Seeking access to MAID is an individual decision and a constitutional right that should be respected at all publicly funded health care facilities.
Medical assistance in dying (MAID) has been legal in Canada since 2016. Even with changes to ensure access through Bill C-7, many people across Canada are being denied access to MAID because of artificial restrictions put in place by some publicly funded providers. In British Columbia, one such restriction is in the form of an outdated agreement that allows taxpayer-funded health care facilities an exemption from providing certain services. The agreement, between the provincial government and the Denominational Health Association (DHA), known as the Master Agreement, allows DHA member facilities to collect billions in taxpayer dollars and to refuse to allow health care services that they find objectionable. In many DHA facilities, this includes services such as MAID.
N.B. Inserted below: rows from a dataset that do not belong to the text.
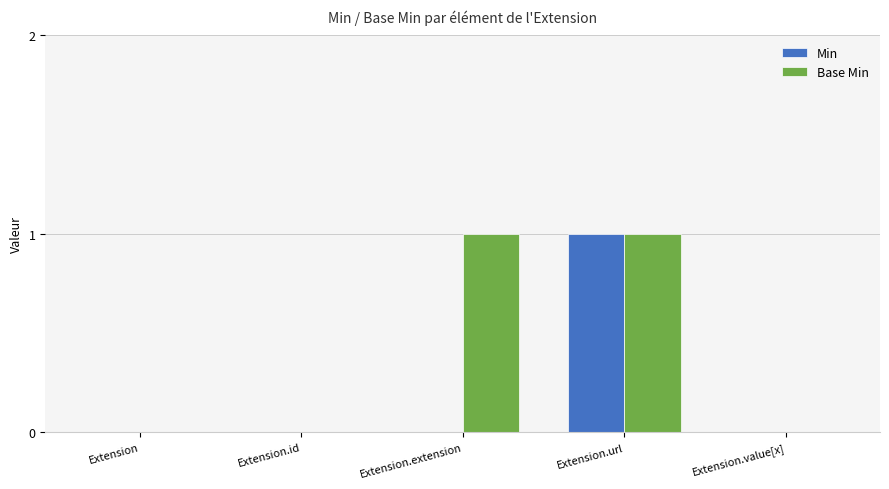

Is it true that Min equals 0 at Extension?

True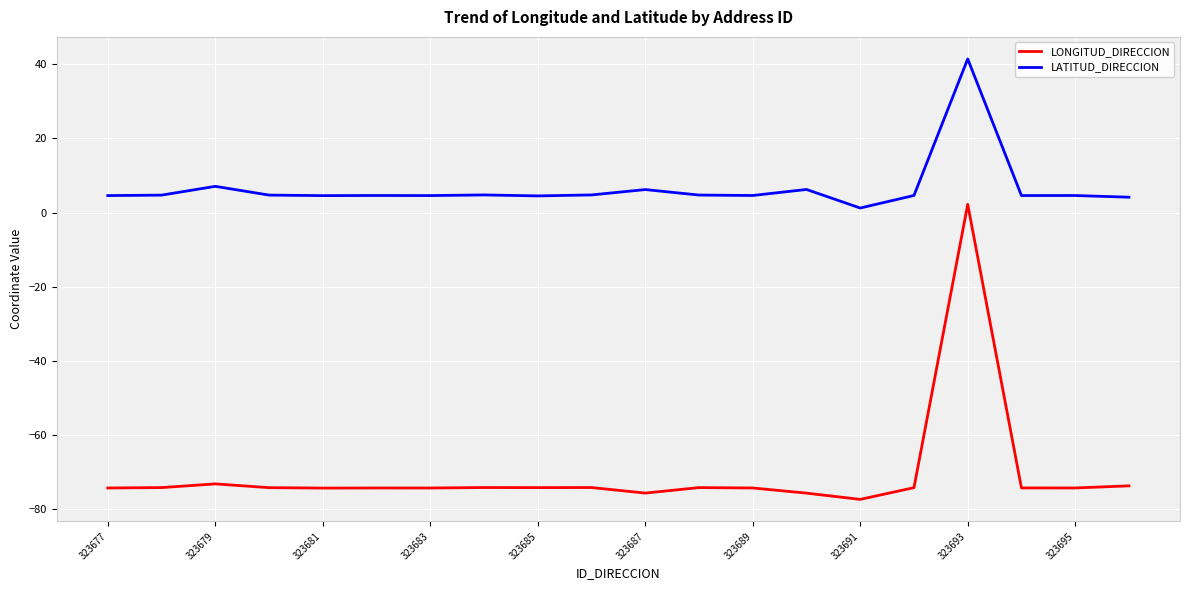

Rank the series by their average value, from lowest to highest.

LONGITUD_DIRECCION, LATITUD_DIRECCION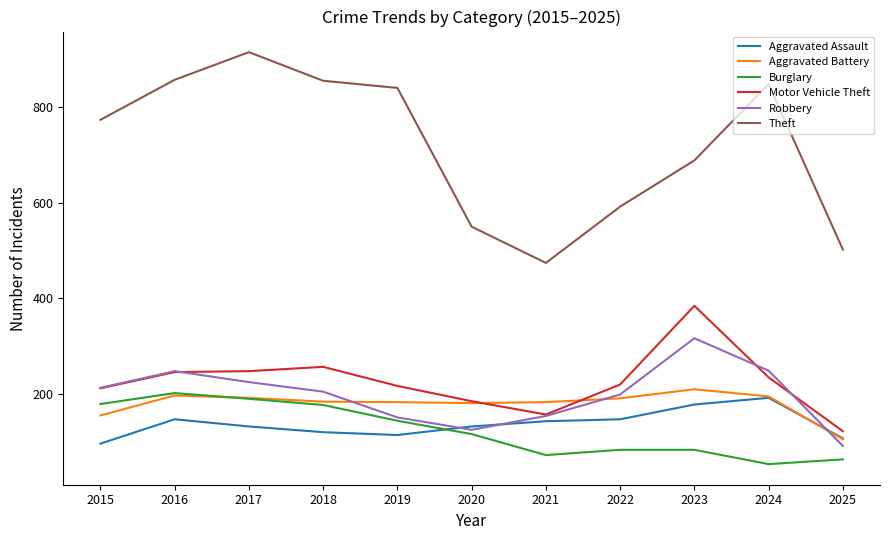

True or false: Theft and Aggravated Assault cross at least once.

False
A 2023 poll conducted by Ipsos on behalf of DWDC shows that 84% of British Columbians support the Carter v Canada decision of the Supreme Court that recognized Canadians’ right to access MAID, and 75% believe all health care facilities that receive public funds have an obligation to provide the full range of legal health care services.
This toolkit has been designed to provide you with the messaging and resources to effectively communicate to your MLA, DWDC’s position that all publicly funded health care providers must be obligated to allow MAID at their facilities, and that the government must amend an agreement which currently allows some taxpayer funded health care facilities to refuse to allow services they object to.
Health care facilities that receive taxpayer funding should permit the full range of legal health care services, including MAID, at their facilities.